Poet Lilah Hegnauer will read on campus Monday March 31, in BC 163. Hegnauer isn’t just any poet, however—she’s a UP alumna whose first book of poetry began as her senior thesis! This post offers insights about her writing from Hegnauer herself, as well as from her former professor and mentor, our own Dr. Herman Asarnow.
Hegnauer was the 2013-2014 Amy Clampitt Poet in Residence in Lenox, Massachusetts. Her poetry books have won several awards and appeared in journals such as The Kenyon Review, Blackbird, Gastronomica, and Poetry Northwest. Her teaching interests, in addition to creative writing, include 19th and 20th-century American literature, modern and contemporary American poetry, form and theory, poetry in translation, and contemporary American fiction.
What have you learned about the writing process in the last five years?
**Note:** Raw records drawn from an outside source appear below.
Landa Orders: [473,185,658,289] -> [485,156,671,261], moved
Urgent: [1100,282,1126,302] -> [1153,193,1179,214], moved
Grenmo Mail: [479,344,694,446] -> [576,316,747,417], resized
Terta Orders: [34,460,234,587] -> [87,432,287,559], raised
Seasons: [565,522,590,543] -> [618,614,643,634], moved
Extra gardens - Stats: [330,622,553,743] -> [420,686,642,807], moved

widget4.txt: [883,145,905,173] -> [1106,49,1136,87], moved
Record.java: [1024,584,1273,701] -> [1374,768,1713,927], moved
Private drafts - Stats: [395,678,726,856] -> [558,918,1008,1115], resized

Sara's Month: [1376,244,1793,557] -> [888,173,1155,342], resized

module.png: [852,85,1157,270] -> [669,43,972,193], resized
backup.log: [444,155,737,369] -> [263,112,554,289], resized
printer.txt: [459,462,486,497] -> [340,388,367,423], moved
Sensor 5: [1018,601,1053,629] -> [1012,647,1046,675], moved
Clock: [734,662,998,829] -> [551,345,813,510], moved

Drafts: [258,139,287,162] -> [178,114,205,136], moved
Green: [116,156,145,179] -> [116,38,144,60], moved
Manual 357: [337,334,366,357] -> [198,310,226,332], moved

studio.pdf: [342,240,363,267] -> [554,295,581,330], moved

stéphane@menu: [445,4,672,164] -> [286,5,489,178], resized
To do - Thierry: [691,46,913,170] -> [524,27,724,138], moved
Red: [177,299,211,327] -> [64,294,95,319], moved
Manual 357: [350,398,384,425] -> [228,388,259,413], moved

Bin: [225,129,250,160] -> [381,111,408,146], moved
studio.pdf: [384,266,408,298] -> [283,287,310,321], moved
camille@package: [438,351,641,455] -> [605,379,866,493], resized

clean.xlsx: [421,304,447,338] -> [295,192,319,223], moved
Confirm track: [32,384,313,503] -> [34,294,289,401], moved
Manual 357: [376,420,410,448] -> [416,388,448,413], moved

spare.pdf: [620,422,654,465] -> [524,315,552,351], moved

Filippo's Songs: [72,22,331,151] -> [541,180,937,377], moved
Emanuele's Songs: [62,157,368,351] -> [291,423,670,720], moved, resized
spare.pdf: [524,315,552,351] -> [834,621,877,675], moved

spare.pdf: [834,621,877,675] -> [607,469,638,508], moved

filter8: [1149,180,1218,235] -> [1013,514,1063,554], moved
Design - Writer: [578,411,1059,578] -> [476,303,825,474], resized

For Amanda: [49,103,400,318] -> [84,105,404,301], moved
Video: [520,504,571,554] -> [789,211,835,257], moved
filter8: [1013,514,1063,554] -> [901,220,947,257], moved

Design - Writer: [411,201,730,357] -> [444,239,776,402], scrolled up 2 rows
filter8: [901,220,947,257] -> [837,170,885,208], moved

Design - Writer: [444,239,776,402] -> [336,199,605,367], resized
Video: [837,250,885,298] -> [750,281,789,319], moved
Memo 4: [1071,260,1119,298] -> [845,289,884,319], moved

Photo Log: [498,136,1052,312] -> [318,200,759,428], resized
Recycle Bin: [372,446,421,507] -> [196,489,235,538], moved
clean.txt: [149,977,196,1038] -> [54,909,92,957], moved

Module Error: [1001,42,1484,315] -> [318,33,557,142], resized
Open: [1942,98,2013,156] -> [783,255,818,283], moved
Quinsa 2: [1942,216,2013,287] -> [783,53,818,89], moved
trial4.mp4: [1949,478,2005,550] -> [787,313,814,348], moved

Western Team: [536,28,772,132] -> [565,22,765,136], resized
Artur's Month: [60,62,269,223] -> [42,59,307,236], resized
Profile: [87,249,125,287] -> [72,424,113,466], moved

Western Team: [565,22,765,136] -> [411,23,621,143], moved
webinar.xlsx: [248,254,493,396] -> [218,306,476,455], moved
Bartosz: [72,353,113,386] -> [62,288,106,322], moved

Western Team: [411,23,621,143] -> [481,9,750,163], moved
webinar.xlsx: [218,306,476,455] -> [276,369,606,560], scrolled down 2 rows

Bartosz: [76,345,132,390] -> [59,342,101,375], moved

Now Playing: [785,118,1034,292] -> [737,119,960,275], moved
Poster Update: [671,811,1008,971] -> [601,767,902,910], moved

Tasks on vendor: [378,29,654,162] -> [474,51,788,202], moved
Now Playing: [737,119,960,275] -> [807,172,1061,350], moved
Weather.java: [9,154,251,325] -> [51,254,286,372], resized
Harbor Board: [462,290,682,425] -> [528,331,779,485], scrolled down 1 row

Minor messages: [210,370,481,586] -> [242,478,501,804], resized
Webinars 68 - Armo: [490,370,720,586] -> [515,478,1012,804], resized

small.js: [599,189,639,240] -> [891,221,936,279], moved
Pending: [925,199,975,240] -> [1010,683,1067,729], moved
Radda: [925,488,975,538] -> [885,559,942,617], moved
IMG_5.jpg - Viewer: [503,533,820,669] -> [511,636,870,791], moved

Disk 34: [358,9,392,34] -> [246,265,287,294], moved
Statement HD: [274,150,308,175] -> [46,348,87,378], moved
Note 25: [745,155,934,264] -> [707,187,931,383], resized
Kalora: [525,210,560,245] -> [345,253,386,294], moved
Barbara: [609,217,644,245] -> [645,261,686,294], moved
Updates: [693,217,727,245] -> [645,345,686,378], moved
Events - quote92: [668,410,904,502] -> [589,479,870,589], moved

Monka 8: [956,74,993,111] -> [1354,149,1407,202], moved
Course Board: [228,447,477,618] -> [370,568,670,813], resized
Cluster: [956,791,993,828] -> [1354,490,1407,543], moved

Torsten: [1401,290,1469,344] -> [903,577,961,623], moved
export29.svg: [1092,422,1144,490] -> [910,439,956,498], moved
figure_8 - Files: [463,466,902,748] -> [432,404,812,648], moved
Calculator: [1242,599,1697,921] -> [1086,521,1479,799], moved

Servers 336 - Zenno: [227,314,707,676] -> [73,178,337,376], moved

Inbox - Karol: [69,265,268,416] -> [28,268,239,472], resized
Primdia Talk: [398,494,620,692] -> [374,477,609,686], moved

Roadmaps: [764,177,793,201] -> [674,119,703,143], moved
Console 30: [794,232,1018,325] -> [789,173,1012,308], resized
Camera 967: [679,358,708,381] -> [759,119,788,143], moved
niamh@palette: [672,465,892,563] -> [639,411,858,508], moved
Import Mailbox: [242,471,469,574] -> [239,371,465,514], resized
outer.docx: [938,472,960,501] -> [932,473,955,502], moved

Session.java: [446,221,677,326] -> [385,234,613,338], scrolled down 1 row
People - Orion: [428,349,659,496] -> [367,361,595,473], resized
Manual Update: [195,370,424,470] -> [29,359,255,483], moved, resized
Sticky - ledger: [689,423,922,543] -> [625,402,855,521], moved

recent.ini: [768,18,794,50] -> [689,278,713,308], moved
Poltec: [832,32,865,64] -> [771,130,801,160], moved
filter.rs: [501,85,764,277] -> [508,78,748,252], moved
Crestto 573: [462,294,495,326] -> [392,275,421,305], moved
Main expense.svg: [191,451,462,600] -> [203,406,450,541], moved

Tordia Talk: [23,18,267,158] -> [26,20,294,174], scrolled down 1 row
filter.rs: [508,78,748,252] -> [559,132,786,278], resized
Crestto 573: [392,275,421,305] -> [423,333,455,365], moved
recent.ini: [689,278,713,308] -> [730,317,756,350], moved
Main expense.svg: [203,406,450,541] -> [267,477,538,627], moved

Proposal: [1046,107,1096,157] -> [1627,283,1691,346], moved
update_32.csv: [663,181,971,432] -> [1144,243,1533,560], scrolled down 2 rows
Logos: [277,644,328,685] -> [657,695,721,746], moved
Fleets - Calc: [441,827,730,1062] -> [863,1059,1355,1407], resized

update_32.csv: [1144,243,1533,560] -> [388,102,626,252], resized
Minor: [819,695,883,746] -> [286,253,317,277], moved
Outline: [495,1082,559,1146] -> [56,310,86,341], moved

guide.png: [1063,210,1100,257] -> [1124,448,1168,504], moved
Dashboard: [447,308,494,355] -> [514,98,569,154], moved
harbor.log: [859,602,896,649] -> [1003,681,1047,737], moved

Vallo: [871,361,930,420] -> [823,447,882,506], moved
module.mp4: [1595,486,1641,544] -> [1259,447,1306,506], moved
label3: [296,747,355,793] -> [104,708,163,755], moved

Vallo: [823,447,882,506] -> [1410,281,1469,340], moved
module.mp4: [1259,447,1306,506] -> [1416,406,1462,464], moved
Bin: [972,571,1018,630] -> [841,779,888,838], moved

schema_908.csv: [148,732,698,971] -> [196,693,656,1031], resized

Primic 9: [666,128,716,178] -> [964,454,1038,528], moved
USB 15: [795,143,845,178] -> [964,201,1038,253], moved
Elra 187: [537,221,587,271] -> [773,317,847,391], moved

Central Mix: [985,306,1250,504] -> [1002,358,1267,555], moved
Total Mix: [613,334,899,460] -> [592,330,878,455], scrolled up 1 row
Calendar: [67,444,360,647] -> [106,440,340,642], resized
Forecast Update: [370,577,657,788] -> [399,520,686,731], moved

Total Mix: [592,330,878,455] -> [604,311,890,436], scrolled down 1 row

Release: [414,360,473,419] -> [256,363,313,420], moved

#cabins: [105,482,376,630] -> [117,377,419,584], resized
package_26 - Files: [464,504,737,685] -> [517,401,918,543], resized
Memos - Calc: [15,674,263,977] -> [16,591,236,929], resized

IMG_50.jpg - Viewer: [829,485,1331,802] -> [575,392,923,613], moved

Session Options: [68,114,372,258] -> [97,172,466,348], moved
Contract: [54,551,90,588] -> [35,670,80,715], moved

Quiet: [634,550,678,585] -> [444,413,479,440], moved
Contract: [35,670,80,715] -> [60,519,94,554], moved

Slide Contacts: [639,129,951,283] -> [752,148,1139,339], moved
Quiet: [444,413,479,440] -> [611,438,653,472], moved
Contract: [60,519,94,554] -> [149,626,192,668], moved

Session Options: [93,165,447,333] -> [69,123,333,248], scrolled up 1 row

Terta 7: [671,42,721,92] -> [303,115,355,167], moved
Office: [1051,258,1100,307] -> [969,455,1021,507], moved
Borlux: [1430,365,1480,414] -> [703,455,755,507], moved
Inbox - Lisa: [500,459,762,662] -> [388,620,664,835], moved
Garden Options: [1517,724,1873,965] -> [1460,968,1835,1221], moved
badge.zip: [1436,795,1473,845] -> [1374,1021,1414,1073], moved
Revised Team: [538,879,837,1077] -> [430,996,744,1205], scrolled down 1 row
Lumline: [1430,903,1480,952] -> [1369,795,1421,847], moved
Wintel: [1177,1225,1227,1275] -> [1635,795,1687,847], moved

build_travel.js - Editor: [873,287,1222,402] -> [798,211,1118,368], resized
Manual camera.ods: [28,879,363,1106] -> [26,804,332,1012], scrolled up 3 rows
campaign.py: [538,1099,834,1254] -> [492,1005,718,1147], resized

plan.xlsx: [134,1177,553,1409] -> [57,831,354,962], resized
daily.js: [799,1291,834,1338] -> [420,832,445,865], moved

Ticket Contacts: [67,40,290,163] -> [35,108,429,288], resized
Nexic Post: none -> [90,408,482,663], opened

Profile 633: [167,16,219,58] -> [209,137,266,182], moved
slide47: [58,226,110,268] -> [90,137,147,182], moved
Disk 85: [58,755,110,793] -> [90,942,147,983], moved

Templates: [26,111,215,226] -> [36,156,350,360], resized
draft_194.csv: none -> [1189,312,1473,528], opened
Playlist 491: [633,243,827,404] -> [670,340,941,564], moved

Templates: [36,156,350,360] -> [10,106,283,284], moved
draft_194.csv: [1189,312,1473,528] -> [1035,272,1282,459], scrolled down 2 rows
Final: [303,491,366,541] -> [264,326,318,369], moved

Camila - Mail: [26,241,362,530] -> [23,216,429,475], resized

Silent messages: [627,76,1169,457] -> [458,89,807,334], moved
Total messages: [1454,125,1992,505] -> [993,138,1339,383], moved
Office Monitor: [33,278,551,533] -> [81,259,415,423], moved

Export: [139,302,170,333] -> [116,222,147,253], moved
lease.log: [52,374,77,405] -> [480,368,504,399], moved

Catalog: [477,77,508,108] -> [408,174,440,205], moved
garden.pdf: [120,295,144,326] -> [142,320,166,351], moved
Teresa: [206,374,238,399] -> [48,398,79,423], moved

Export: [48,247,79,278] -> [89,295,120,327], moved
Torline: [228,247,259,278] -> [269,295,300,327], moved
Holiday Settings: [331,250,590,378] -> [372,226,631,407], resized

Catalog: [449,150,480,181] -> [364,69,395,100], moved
So much. I’ve been living the adjunct dream for the past 4 years which means that I’ve had the pleasure of teaching a zillion different classes at a bunch of different universities (and I have a glove compartment full of parking passes in every shape and hue to prove it) and getting to know lots and lots of students. Every semester, my students teach me so much about the writing process. Mostly, they teach and re-teach me that poetry is a physical, embodied experience (both the reading and the writing). And the writing of poems is just 99% practice — sitting at your desk and doing it.
What are you working on right now and what does it represent in the larger body of your artistic accomplishments?
I’m currently plugging away on a project where I write just a little something every day. I started this daily writing in January of this year when I was coming to the realization that as a mother, I’d need to be both strict (write every day!) and gentle (it doesn’t have to be good!) with myself. While I’m at the Clampitt house, my project is to keep writing every day, but also to go back into these past 8 months of daily writing and start the process of crafting actual poems.
My second book of poems, Pantry, is about to be published in February after years and years of sending it out and revising and crafting and re-crafting it, so to be untethered from this manuscript is an incredible sense of freedom but also somewhat unsettling… I don’t have to work on that book that I’ve been working on for the past 8 years anymore!
Tell us about a teacher (“teacher” construed broadly!) who has been important to your writing.
The poet Herman Asarnow at the University of Portland was my first poetry workshop teacher and he’s still my most important teacher. He was the first person to really read poems with me and pull them apart line by line, phrase by phrase. It was revelatory for me in college that a good poem comes at you on one level on the first read and then just keeps unfolding the more you read it.
Of course this idea of the unseen mechanics in a poem might seem so obvious, but it honestly never gets old for me. I still remember reading “To Penshurst” with Herman and he was getting all choked up and I thought “Really? It’s a poem about an estate… in rhymed couplets.” But by the end, I was pretty close to tears myself. And the thing is, Herman can do this with any poem he loves. He was also the first person to point out the rather obvious existence of literary magazines to me and to lend me back issues of the Kenyon Review.
What was Lilah’s writing like while she was a student? How has it progressed since?
Well, when I first met Lilah as a student, it was in my Satire class and my Renaissance literature class. She was very serious and quiet. And she wrote excellent essays on the readings (though she found Satire a bit too bitter, I think, for her taste). She next took the Poetry Workshop where one or two of her poems showed promise, but her poems got more interesting as the semester wore on. Then she took my lyric poetry class (survey of English & American poetry) and studied the poetry very carefully and wrote really perceptive papers. After that, in May and June of her junior year, I was in England and we corresponded a lot about poetry and essays by poets. Then she went to Uganda for the summer, taking voluminous notes on her experiences, and came back to do her senior honors thesis with me, and she wrote many poems per week, each terrific. We spent sometimes 2-3 hours a week discussing them in my office. They were fabulous—and make up her book Dark Under Kiganda Stars. So Lilah’s developmental curve as a poet was rapid, remarkably steep, and awe-inspiring, really.
Progressed isn’t the right word to use for a poet’s work. Her poems have changed a lot, become more daring, more willing to risk being hard to understand at first for her readers, as she’s interested, I’d say, in putting into words the feelings and thoughts that are almost impossible to explain in words. But her poems always have used interesting and vivid concrete imagery, powerful rhythms, and often beautiful sounds to help articulate what she thinks. Now, her poems rely very heavily on unusual metaphors and images that become symbols.
What was she like as a student?
She was full of energy, self-directed, and in love with literature and, especially, poetry. At first, she was very quiet. But as we worked together longer, she was open and daring and endlessly curious. Also, she was never cowed by things that were difficult. Instead, they made her more interested.
Are there any themes that she approached/explored as a student that appear in her current writing?
Well, I would say that Lilah is a poet of passion and love, above all–love for the world, love for people, love for the artifacts of our cultures, whether here in America, inside one’s home, or in an African village. Her poems are so filled with the “things” of life–because she passionately is interested in and attached to those things that make us human.